新型コロナウイルスは風邪の一種だと主張し、国交省やJR東日本のお知らせとして、マスクを外すよう東京都内の駅前の街宣活動で呼びかける動画がツイッターに投稿され、物議を醸している。
国交省では、「こちらの名前を出す行為は非常によろしくない」と言い、JR東日本も、「マスクを外すよう案内していない」と言う。弁護士は、ウソをついたことになるとして、偽計業務妨害罪に問われる可能性があると指摘している。
国交省やJRの名前を出したことに「こんなことして大丈夫?」
「はい、国土交通省からのお知らせです。えっ、マスクを外して下さい。マスクを外しましょう。マスク要りません」
JR新宿駅前とみられる場所で、男性が拡声器を持って上の通路から道行く人々にこう訴える。動画では、「国土交通庁」とも聞こえる。
これは、ツイッター上で2021年3月1日に投稿された40秒ほどの動画の冒頭部分だ。
男性はまた、「電車に乗るときは、マスクを外しましょう。そして、電車の窓が開いていたら、閉めて下さい」「えっ、フェイスシールドなんか要りませんよ」と呼びかけ、国交省からのお知らせだと連呼した。
さらに、「JR東日本からのお知らせです」として、マスクを外すよう再三、道行く人々に訴えた。これに対し、男性のいる通路を見上げる人もいたが、マスク外しに応じる人は見当たらなかった。
この動画は、9日夕までに20万回以上も再生され、波紋を広げている。
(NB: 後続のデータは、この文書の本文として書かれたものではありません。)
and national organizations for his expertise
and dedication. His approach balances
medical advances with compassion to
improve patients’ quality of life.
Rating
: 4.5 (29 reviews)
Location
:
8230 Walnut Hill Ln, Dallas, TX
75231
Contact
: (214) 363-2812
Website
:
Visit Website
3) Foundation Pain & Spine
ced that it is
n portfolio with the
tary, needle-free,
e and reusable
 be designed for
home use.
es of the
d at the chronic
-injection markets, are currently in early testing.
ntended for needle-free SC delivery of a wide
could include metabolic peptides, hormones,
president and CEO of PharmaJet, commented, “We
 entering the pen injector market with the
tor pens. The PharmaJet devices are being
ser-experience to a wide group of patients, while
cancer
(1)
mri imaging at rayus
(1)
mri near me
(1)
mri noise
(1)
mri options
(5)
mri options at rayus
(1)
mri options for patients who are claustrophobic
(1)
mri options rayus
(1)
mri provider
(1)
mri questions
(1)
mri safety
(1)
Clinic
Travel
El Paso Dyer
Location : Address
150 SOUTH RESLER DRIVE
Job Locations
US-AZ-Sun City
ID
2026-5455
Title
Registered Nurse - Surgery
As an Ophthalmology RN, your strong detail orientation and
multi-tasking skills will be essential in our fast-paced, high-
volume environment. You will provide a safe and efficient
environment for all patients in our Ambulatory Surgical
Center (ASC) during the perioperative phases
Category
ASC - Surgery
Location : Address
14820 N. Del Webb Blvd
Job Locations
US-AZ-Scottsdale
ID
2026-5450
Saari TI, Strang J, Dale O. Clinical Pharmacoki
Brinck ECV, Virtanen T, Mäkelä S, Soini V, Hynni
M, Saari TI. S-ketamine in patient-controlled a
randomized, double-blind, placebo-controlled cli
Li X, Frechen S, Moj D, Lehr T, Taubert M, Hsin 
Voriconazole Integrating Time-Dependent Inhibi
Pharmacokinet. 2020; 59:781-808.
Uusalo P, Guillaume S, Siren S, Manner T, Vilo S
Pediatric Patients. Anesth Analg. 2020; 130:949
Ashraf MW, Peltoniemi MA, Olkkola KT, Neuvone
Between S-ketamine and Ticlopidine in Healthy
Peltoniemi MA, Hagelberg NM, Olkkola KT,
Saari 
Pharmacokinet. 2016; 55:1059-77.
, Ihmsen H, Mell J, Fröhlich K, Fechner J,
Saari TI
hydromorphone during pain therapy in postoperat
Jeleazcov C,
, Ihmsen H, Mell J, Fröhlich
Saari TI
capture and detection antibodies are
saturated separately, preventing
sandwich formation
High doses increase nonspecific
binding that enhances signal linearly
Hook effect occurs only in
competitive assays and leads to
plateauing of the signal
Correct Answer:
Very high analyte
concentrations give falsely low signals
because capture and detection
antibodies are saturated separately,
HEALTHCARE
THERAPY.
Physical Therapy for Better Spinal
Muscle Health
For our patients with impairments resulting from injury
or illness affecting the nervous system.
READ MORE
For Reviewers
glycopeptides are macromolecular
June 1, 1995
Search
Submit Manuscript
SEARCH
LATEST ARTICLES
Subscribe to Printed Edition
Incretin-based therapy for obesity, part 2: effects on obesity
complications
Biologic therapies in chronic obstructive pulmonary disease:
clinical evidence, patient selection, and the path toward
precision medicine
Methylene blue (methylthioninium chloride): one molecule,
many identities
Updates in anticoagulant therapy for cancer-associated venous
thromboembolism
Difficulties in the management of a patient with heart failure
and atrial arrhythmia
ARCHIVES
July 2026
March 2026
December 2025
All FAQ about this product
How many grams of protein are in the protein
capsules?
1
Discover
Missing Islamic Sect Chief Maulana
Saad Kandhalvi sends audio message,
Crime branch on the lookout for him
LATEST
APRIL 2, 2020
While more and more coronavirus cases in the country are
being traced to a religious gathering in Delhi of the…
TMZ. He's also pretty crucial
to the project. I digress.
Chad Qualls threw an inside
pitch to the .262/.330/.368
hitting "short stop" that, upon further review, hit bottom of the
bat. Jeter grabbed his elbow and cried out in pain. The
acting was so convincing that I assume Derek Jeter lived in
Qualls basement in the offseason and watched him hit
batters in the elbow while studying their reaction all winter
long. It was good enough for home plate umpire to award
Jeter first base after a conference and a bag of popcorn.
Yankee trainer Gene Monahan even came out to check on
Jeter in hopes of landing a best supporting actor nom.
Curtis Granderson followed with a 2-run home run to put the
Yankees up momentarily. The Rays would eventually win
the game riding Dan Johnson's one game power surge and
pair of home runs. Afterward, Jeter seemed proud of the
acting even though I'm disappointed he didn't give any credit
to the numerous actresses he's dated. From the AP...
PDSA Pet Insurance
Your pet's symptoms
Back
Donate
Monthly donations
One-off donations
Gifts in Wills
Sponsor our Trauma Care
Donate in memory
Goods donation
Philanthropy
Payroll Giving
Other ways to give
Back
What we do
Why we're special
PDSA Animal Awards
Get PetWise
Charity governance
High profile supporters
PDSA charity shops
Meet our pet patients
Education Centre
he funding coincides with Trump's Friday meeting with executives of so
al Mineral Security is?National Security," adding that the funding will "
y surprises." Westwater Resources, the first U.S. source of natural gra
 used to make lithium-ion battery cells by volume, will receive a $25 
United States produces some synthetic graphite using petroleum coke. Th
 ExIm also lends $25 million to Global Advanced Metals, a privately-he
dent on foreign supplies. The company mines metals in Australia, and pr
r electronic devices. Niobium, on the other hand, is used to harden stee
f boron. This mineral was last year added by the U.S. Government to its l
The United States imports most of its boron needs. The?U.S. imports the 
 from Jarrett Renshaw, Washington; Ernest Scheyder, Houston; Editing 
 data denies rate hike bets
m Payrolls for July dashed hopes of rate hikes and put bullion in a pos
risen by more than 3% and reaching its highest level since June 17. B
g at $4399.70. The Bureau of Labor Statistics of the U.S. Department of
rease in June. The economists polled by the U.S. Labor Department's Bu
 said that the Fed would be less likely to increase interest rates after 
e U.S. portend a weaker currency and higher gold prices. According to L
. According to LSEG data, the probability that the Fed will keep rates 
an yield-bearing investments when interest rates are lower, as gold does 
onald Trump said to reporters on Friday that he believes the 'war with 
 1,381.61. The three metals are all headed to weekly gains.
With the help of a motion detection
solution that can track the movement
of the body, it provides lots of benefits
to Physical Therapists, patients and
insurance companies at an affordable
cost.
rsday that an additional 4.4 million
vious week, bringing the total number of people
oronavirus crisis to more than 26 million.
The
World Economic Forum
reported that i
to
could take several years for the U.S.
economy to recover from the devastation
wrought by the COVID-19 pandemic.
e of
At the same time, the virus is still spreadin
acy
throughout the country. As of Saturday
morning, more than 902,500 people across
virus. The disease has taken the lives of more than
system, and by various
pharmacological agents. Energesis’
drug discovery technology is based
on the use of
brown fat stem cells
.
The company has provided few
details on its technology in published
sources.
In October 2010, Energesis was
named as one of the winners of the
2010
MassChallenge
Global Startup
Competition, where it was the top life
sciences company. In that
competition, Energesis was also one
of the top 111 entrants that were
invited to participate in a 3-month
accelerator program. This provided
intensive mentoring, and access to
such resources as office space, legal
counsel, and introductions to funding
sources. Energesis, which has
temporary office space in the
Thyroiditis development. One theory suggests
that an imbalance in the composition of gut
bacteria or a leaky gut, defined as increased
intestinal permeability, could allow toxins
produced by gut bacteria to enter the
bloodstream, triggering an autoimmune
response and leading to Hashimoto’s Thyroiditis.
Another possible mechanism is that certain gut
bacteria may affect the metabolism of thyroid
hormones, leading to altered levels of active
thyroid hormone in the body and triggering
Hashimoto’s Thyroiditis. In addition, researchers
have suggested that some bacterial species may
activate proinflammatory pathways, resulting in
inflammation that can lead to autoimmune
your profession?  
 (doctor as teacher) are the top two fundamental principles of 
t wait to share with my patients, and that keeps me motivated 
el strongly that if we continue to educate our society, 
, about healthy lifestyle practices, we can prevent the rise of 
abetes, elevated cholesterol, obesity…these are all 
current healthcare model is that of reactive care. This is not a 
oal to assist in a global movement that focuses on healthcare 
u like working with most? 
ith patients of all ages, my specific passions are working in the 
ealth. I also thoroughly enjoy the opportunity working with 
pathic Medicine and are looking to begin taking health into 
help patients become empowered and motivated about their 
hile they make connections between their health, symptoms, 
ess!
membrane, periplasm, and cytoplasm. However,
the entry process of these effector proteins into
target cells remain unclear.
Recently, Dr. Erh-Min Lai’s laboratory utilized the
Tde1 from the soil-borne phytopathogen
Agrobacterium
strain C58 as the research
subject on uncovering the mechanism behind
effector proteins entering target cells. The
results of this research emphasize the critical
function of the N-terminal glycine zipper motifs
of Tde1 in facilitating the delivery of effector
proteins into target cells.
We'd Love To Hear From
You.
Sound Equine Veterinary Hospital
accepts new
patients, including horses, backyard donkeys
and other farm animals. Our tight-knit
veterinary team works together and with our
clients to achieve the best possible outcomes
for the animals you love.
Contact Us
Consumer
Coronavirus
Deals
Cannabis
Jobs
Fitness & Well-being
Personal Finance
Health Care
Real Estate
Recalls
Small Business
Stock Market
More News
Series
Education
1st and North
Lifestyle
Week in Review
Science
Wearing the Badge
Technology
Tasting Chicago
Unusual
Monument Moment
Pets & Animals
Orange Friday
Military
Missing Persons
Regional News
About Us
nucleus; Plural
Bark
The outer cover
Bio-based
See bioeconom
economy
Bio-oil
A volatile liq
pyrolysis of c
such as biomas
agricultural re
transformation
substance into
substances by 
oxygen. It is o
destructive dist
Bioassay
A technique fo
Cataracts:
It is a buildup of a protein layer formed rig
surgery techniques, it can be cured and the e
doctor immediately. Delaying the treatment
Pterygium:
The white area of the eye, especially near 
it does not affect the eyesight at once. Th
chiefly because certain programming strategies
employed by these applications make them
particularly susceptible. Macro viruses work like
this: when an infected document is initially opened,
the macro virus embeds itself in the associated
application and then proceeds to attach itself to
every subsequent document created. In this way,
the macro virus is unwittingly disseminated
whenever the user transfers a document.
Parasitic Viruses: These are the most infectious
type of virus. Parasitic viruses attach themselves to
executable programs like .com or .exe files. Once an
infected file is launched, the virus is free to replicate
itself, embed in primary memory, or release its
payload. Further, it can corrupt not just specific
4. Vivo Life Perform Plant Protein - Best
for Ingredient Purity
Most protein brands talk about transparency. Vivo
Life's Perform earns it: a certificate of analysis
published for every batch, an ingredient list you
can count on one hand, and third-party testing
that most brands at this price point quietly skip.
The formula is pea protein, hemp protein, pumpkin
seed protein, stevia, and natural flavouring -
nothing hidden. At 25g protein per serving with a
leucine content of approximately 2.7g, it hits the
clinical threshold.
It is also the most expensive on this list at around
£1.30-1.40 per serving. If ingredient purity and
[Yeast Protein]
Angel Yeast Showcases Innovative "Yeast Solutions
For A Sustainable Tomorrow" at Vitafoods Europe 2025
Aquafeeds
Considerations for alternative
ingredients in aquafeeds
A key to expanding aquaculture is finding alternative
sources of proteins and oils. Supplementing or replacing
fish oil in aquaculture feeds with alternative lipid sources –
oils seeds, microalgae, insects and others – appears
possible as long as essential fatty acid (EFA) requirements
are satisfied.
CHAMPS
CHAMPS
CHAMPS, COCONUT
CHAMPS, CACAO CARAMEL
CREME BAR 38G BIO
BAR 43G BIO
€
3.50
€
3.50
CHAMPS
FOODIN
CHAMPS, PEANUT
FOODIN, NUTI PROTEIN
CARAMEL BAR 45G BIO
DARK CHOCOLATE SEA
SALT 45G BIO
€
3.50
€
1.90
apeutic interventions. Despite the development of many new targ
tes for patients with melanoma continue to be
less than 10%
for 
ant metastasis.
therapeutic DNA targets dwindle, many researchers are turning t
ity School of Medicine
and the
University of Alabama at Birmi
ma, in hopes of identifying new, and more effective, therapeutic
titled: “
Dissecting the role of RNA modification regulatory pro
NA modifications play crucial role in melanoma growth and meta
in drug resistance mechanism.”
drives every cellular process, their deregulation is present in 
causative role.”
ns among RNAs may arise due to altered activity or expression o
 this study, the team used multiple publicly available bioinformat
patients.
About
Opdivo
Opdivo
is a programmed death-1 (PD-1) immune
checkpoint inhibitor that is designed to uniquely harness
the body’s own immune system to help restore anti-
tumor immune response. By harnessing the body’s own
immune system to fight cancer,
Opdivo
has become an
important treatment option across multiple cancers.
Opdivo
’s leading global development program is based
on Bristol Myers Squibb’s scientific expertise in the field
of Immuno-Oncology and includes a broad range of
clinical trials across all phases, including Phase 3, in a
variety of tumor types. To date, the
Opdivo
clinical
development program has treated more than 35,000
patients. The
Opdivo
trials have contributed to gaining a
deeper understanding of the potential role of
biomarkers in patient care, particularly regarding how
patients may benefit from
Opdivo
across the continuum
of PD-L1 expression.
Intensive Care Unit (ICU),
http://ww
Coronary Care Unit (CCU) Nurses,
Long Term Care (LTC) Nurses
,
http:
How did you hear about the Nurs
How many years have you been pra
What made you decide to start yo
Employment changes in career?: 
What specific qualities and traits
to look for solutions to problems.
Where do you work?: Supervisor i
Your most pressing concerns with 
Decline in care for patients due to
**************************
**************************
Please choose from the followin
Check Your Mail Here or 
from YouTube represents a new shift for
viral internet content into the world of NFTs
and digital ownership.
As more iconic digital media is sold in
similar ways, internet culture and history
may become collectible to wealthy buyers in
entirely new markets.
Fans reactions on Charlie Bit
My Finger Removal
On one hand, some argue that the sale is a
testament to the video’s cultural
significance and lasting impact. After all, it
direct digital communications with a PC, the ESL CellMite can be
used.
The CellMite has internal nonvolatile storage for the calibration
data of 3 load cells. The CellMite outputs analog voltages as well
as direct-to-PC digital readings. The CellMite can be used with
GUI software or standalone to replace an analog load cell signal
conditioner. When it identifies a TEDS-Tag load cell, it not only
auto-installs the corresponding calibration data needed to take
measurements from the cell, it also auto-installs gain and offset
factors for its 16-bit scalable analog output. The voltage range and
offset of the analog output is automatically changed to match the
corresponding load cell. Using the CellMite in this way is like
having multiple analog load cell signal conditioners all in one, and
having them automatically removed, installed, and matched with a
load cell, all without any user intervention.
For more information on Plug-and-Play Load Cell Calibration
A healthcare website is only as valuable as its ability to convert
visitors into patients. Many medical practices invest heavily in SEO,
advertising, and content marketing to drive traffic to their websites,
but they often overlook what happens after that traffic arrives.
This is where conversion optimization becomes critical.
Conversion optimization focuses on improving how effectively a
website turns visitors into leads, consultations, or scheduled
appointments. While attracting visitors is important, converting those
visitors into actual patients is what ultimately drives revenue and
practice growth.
その主張に共感する声も一部寄せられたが、国交省やJRの名前を出したことに「こんなことして大丈夫?」などと疑問や批判が相次いでいる。
このツイッターアカウントでは、同じ男性とみられる人が他の場所などでも街宣する動画がアップされている。
国交省「『方針変えたんですか?』と問い合わせが数件来た」
その動画では、「厚生労働省のサイトも、ちゃんと読んで下さい。この新型コロナウイルスは、風邪の一種であると書いてあります」などと主張していた。
各地で街宣したとみられる男性は、いくつかの動画の中で、「コロナなんてウソなんだ」とし、ワクチンは危険だとして止めるよう訴え、都庁前では、緊急事態宣言の再延長に反対して小池百合子都知事に拡声器で抗議していた。
国交省の危機管理室では3月9日、J-CASTニュースの取材に対し、マスクを外すなどの呼びかけについて、「当然していません」と答え、次のように話した。
「いろんなお考えがあり、それについてどうこう申し上げませんが、こちらの名前をかたるのは、非常によろしくないですね。一般の方から、『方針変えたんですか?』と問い合わせが数件来ており、ユーチューブで動画を見て内容を承知していました」
ただ、男性側に抗議などするかについては、「影響が広がるようであれば、ありえますが、現時点では考えていないです」とした。
JR東日本東京支社の広報課でも9日、「マスクを着けるように案内しており、外しましょうと言っていることはありません」としたうえで、次のように取材に話した。
「駅に確認しましたが報告はなく、事象を把握できていませんので、会社としてコメントのしようがないです」
また、厚労省のコロナ対策本部広報班では、「新型コロナウイルスは、風邪の一種ではないと考えており、公式サイト上でもそのような記載はしていません」と取材に答えた。
「偽計業務妨害罪に当たると思います」
国交省やJR東日本などをかたってマスクを外すよう街宣活動をしたことについて、元東京地検検事の大澤孝征弁護士は3月9日、取材にこう指摘した。
「虚偽の内容を言って、国やJRなどの機関が推進している業務を妨害していますので、偽計業務妨害罪に当たると思います。信念を持つことは自由ですが、ウソであることが分かりきっていますから。国土交通庁などと言っていたとしても、その罪に含まれてしまうでしょう」
動画が証拠になるといい、警察が認知して立件するため、国などの告訴は必要がないともした。
「偽計業務妨害罪は、3年以下の懲役または50万円以下の罰金になります。略式起訴して罰金もありえますが、模倣犯が出る恐れがありますので、一罰百戒のために、検察が公判請求することも考えられるでしょう」
J-CASTニュースでは、動画を投稿したツイッターアカウントにも取材依頼しており、9日20時30分現在でまだ連絡は来ていない。